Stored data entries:

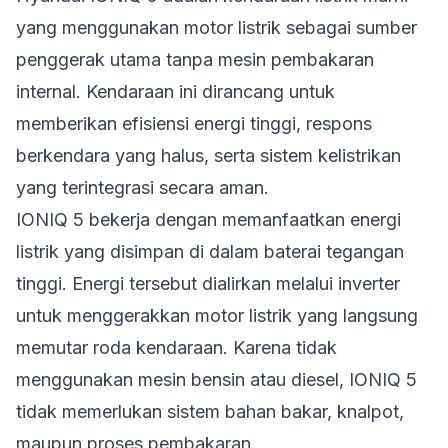
yang menggunakan motor listrik sebagai sumber
penggerak utama tanpa mesin pembakaran
internal. Kendaraan ini dirancang untuk
memberikan efisiensi energi tinggi, respons
berkendara yang halus, serta sistem kelistrikan
yang terintegrasi secara aman.
IONIQ 5 bekerja dengan memanfaatkan energi
listrik yang disimpan di dalam baterai tegangan
tinggi. Energi tersebut dialirkan melalui inverter
untuk menggerakkan motor listrik yang langsung
memutar roda kendaraan. Karena tidak
menggunakan mesin bensin atau diesel, IONIQ 5
tidak memerlukan sistem bahan bakar, knalpot,
maupun proses pembakaran.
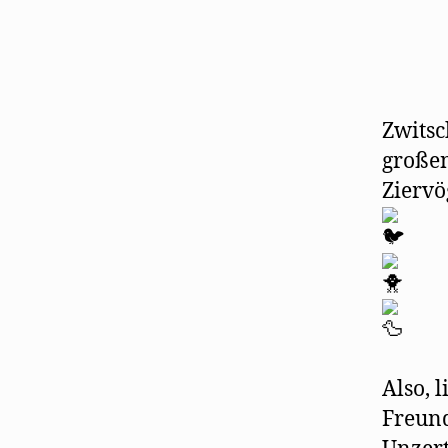
Zwitsc
großen
Ziervö
Also, 
Freund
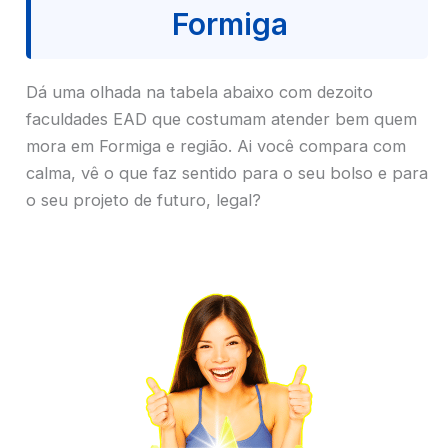
Formiga
Dá uma olhada na tabela abaixo com dezoito
faculdades EAD que costumam atender bem quem
mora em Formiga e região. Ai você compara com
calma, vê o que faz sentido para o seu bolso e para
o seu projeto de futuro, legal?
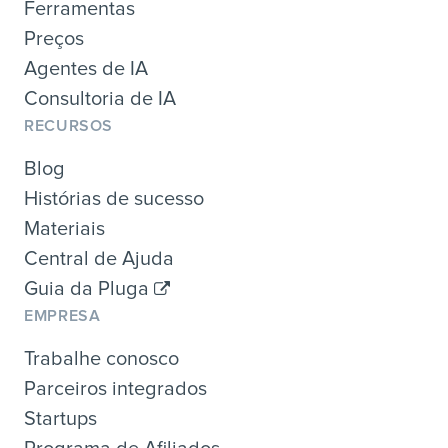
Ferramentas
Preços
Agentes de IA
Consultoria de IA
RECURSOS
Blog
Histórias de sucesso
Materiais
Central de Ajuda
Guia da Pluga
EMPRESA
Trabalhe conosco
Parceiros integrados
Startups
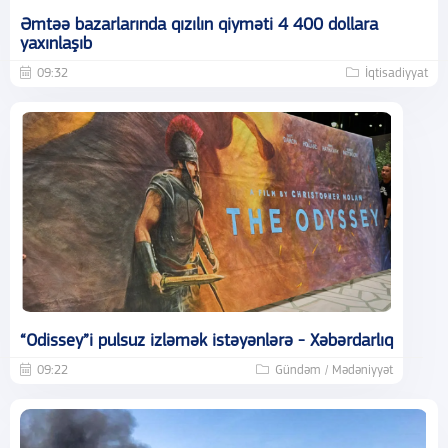
Əmtəə bazarlarında qızılın qiyməti 4 400 dollara
yaxınlaşıb
09:32
İqtisadiyyat
“Odissey”i pulsuz izləmək istəyənlərə - Xəbərdarlıq
09:22
Gündəm / Mədəniyyət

**Your goal:** All entries above must be duplicated exactly; please omit any picture they hold.

**Your response:**
yang menggunakan motor listrik sebagai sumber
penggerak utama tanpa mesin pembakaran
internal. Kendaraan ini dirancang untuk
memberikan efisiensi energi tinggi, respons
berkendara yang halus, serta sistem kelistrikan
yang terintegrasi secara aman.
IONIQ 5 bekerja dengan memanfaatkan energi
listrik yang disimpan di dalam baterai tegangan
tinggi. Energi tersebut dialirkan melalui inverter
untuk menggerakkan motor listrik yang langsung
memutar roda kendaraan. Karena tidak
menggunakan mesin bensin atau diesel, IONIQ 5
tidak memerlukan sistem bahan bakar, knalpot,
maupun proses pembakaran.
Zwitsc
großen
Ziervö
Also, 
Freund
Formiga
Dá uma olhada na tabela abaixo com dezoito
faculdades EAD que costumam atender bem quem
mora em Formiga e região. Ai você compara com
calma, vê o que faz sentido para o seu bolso e para
o seu projeto de futuro, legal?
Ferramentas
Preços
Agentes de IA
Consultoria de IA
RECURSOS
Blog
Histórias de sucesso
Materiais
Central de Ajuda
Guia da Pluga
EMPRESA
Trabalhe conosco
Parceiros integrados
Startups
Əmtəə bazarlarında qızılın qiyməti 4 400 dollara
yaxınlaşıb
09:32
İqtisadiyyat
“Odissey”i pulsuz izləmək istəyənlərə - Xəbərdarlıq
09:22
Gündəm / Mədəniyyət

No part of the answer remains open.